===== Given text

U.S. Should Block China's Application to the Arctic Council

By Ellen Bork
May 14, 2013

The People's Republic of China has recently cast itself as an Arctic nation. In addition to acquiring two icebreakers and building an enormous embassy in Reykjavik, Iceland, Beijing has formally applied for "observer status" in the Arctic Council, an intergovernmental forum of Arctic states founded by the United States and seven other countries in 1996.

Beijing hopes to maximize its influence in the Council, as that body takes on more importance in managing the vast Arctic-a region with enormous economic, environmental, and potentially even military significance. As Gustav Lind, Sweden's Arctic ambassador and the Council's outgoing chair, told the New York Times last year: "We've changed from a forum to a decision-making body."

At a May 15th meeting in Kiruna, Sweden, which Secretary of State John Kerry is scheduled to attend, the Arctic Council will consider China's application along with those of several other aspirants, including the European Union. Council decisions are made by consensus, and the Wall Street Journal reports that the Obama administration has not yet decided whether it will support or oppose Beijing's drive for observer status. The United States should reject China's application, based on both the Arctic Council's formal criteria and Beijing's disregard for the values the Arctic Council is intended to uphold.

==========
===== Recorded information

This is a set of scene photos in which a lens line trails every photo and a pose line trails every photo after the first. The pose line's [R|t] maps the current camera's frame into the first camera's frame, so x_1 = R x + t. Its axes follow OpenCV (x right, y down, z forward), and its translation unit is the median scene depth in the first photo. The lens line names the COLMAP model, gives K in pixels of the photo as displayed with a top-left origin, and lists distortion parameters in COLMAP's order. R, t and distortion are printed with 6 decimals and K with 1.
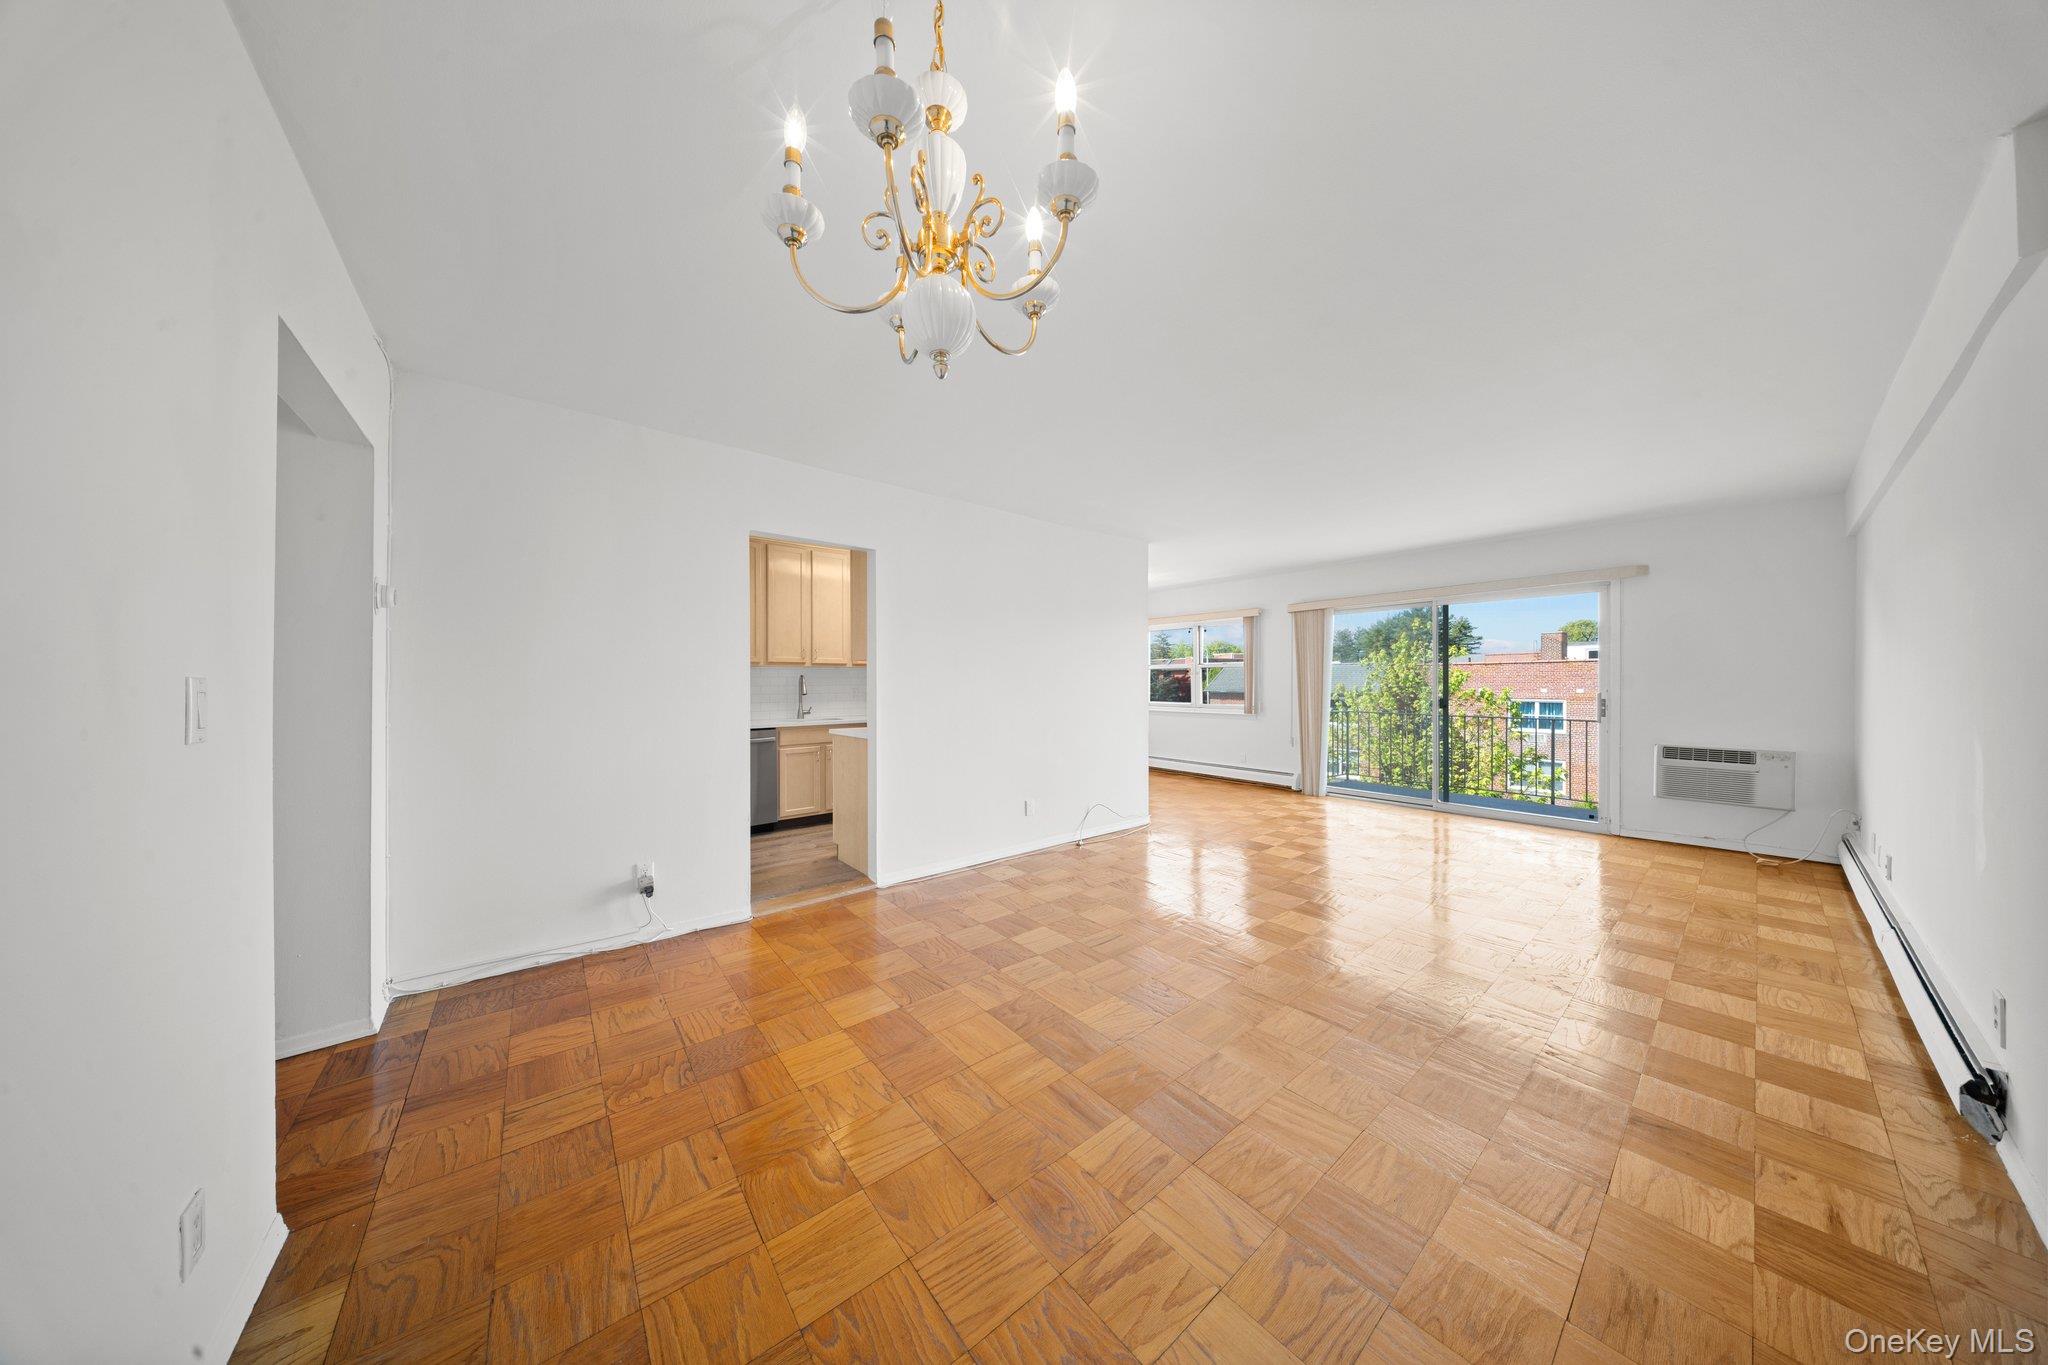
lens RADIAL K [[603.8, 0, 1023.4], [0, 603.8, 682.1], [0, 0, 1]] dist [0.001219, -0.000167]
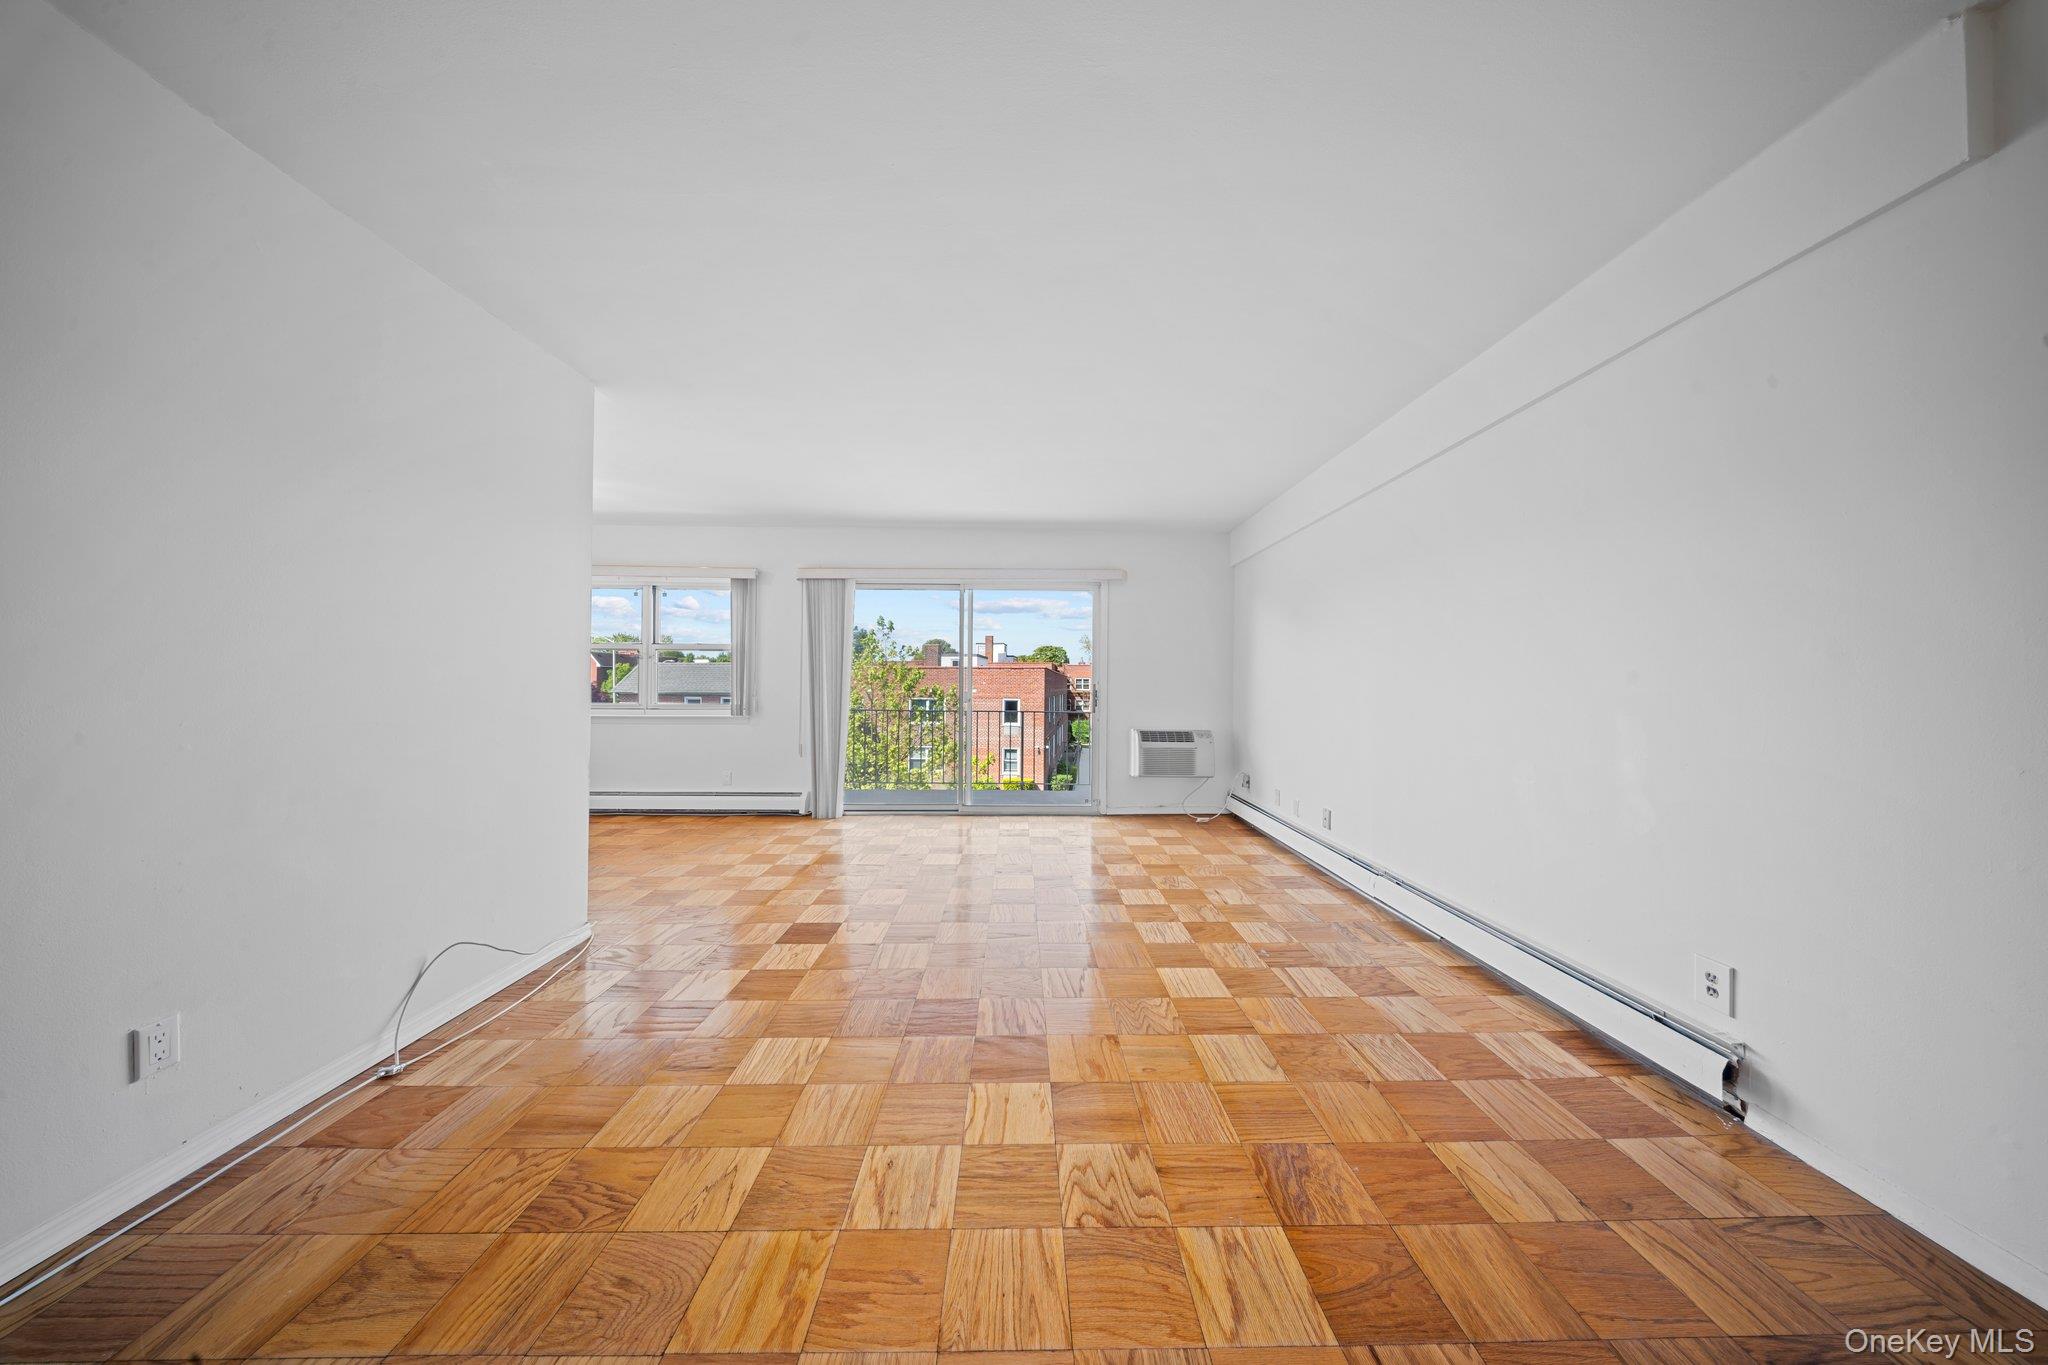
lens RADIAL K [[603.8, 0, 1032.8], [0, 603.8, 684.5], [0, 0, 1]] dist [0.001219, -0.000167]
pose [[0.615432, 0.006474, 0.788163, 0.041714], [-0.007769, 0.999968, -0.002148, 0.023079], [-0.788151, -0.004801, 0.615463, 0.467288]]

==========

* _Work to complete_:
1. Using the article on China's Arctic Council application, answer these:
(a) In what year was the Arctic Council founded?
(b) According to Gustav Lind, what has the Council changed from, and into what?
(c) In which town will the May 15th meeting take place?
2. Continue the article on China's Arctic Council application, picking up after its final sentence.

* _Answers per task_:
1.
(a) 1996
(b) It has changed from a forum to a decision-making body.
(c) Kiruna, Sweden

2.
Washington probably hoped to sidestep responsibility for dealing with China's application for observer status. It was widely expected that Norway would thwart Beijing's candidacy in light of the harsh retaliation Oslo received after the 2010 Nobel Peace Prize went to Liu Xiaobo. In 2009, China sentenced Liu to 11 years in jail for his writings about political liberties and his signing of Charter 08, a democracy and human rights manifesto initially signed by over 350 Chinese intellectuals and activists on the 60th anniversary of the United Nations' Universal Declaration of Human Rights.

Beijing's desire to participate in the Arctic Council gave Norway a valuable card to play on Liu's behalf. As Leiv Lunde of the Fridtjof Nansen Institute told The Guardian in March: "There are not many areas where Norway is important to China at all, but the Arctic is one of them." But Norway has apparently sold itself-and Liu Xiaobo-short by accepting Chinese promises to end its bullying in exchange for Oslo changing its position on the observer application. It would be irresponsible to reward Beijing's tactic of behaving aggressively to win concessions and then gain credit for ending its bad behavior. Other members of the Council should also use the leverage Beijing's application provides to press for Liu Xiaobo's release.


With Norway committed to supporting Beijing, the burden is now on the United States to stop Beijing's application. The clearest reason to block China's application to the Arctic Council is its disregard of its neighbors' claims to sovereignty in the South China Sea and East China Sea, where Beijing has engaged in dangerous provocations in recent months. In fact, China's official newspaper published an article last week claiming that China may own Okinawa, the home to some 1.3 million Japanese citizens. Clearly this behavior falls short of the respect for other states' sovereignty required of observers.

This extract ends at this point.